Although they all sell electric cars and claim they compete against legacy automakers, Lucid, Rivian, and Tesla will eventually battle for the same customers. That does not imply they don’t have common interests, such as promoting EV sales in the US. These three companies joined another 25 to create Zeta – or the Zero Emission Transportation Association.

This new entity wants to advocate “for national policies that will enable 100 percent electric vehicle sales throughout the light, medium, and heavy-duty sectors by 2030. In other words, it will lobby for electric vehicle adoption by trying to pass laws that promote them.

That is pretty clear among the five key policy pillars Zeta has proposed to implement. They are outcome-driven consumer EV incentives, emission standards enabling full electrification by 2030, infrastructure investments, domestic manufacturing, and federal leadership and cooperation with sub-national entities.

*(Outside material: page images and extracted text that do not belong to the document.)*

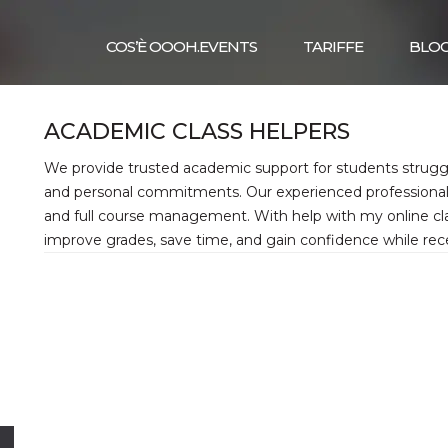
COS’È OOOH.EVENTS
TARIFFE
BLO
ACADEMIC CLASS HELPERS
We provide trusted academic support for students struggl
and personal commitments. Our experienced professionals 
and full course management. With help with my online clas
improve grades, save time, and gain confidence while recei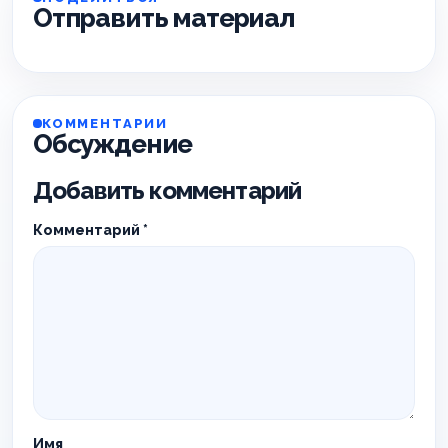
Отправить материал
КОММЕНТАРИИ
Обсуждение
Добавить комментарий
Комментарий
*
Имя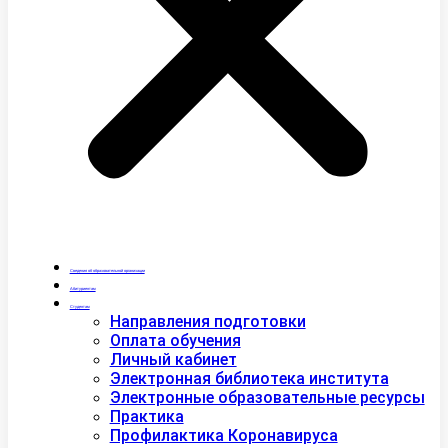
Сведения об образовательной организации
Абитуриентам
Студентам
Направления подготовки
Оплата обучения
Личный кабинет
Электронная библиотека института
Электронные образовательные ресурсы
Практика
Профилактика Коронавируса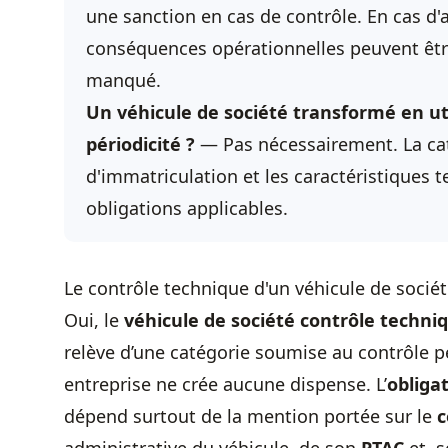
une sanction en cas de contrôle. En cas d'
conséquences opérationnelles peuvent êtr
manqué.
Un véhicule de société transformé en ut
périodicité ?
— Pas nécessairement. La caté
d'immatriculation et les caractéristiques 
obligations applicables.
Le contrôle technique d'un véhicule de société
Oui, le
véhicule de société contrôle techniq
relève d’une catégorie soumise au contrôle pé
entreprise ne crée aucune dispense. L’
obliga
dépend surtout de la mention portée sur le
c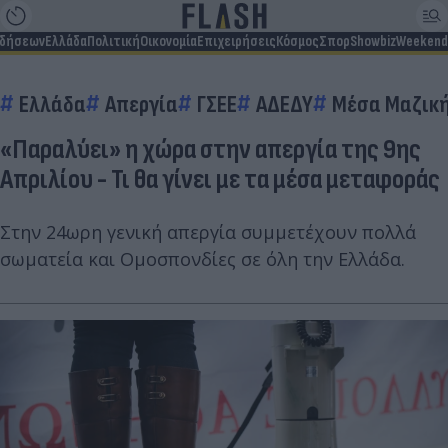
ιδήσεων
Ελλάδα
Πολιτική
Οικονομία
Επιχειρήσεις
Κόσμος
Σπορ
Showbiz
Weekend
Ελλάδα
Απεργία
ΓΣΕΕ
ΑΔΕΔΥ
Μέσα Μαζικ
«Παραλύει» η χώρα στην απεργία της 9ης
Απριλίου - Τι θα γίνει με τα μέσα μεταφοράς
Στην 24ωρη γενική απεργία συμμετέχουν πολλά
σωματεία και Ομοσπονδίες σε όλη την Ελλάδα.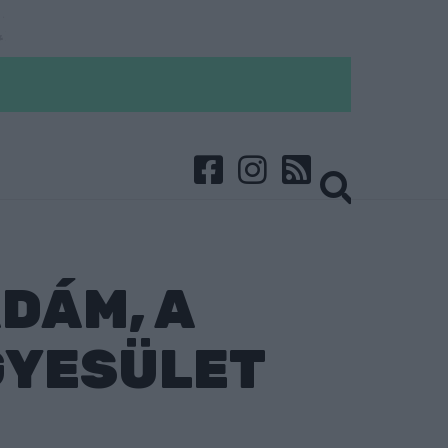
DÁM, A
GYESÜLET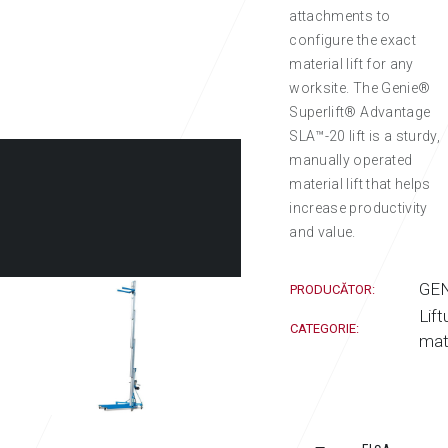
attachments to
configure the exact
material lift for any
worksite. The Genie®
Superlift® Advantage
SLA™-20 lift is a sturdy,
manually operated
material lift that helps
increase productivity
and value.
GE
PRODUCĂTOR:
Lift
CATEGORIE:
mat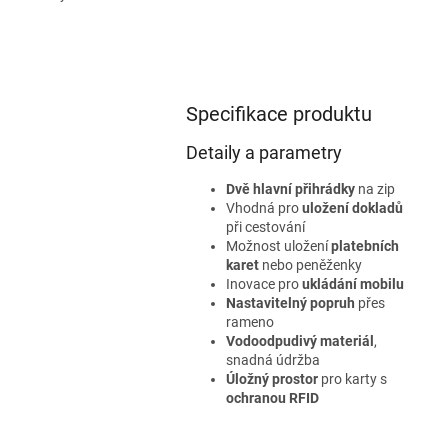
Specifikace produktu
Detaily a parametry
Dvě hlavní přihrádky
na zip
Vhodná pro
uložení dokladů
při cestování
Možnost uložení
platebních
karet
nebo peněženky
Inovace pro
ukládání mobilu
Nastavitelný popruh
přes
rameno
Vodoodpudivý materiál
,
snadná údržba
Úložný prostor
pro karty s
ochranou RFID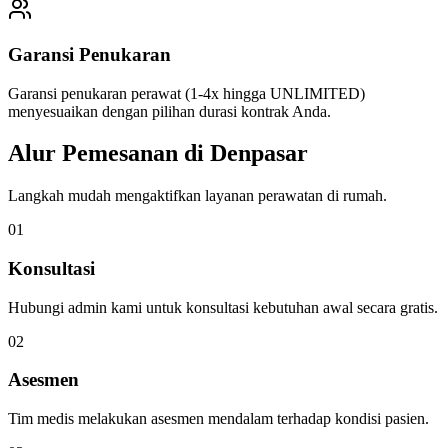
Garansi Penukaran
Garansi penukaran perawat (1-4x hingga UNLIMITED)
menyesuaikan dengan pilihan durasi kontrak Anda.
Alur Pemesanan di
Denpasar
Langkah mudah mengaktifkan layanan perawatan di rumah.
0
1
Konsultasi
Hubungi admin kami untuk konsultasi kebutuhan awal secara gratis.
0
2
Asesmen
Tim medis melakukan asesmen mendalam terhadap kondisi pasien.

The first item translates into not only reinforcing the federal tax credit but also finding mechanisms to promote a fleet renovation to replace combustion-engined vehicles with electric cars – a new “cash for clunkers” or if you prefer, a “cash for burners.”

The second pillar clearly focuses on suffocating ICE production by imposing limits that are not possible without electric motors, a strategy that is currently in place in Europe. Isn’t it an irony that pollutant emission vehicle production may eventually choke to death?

Demanding infrastructure investments made for electric cars made by the government has a high risk of offering it in places that do not demand it, as government policies often end up. Perhaps the focus should be on creating more favorable conditions for private investment in that.

With domestic manufacturing, the three car companies we mentioned may send the message that they want some sort of government protection to keep jobs in the US. Tesla already has a facility in China with higher productivity and delivers products with more quality than its American plant.

The last pillar addresses the EPA-CARB conflict during the Trump administration without the need to name it. And that is a very valid concern: if state policies about getting cleaner vehicles on the market change whenever a new president is elected, long-term businesses such as car manufacturing will suffer. Predictability is the foundation for healthy enterprises.

We’ll probably hear a lot about Zeta in the Biden administration. If he manages to get a second term, he will still be POTUS by 2028, pretty close to Zeta’s target of having only EVs for sale in the US.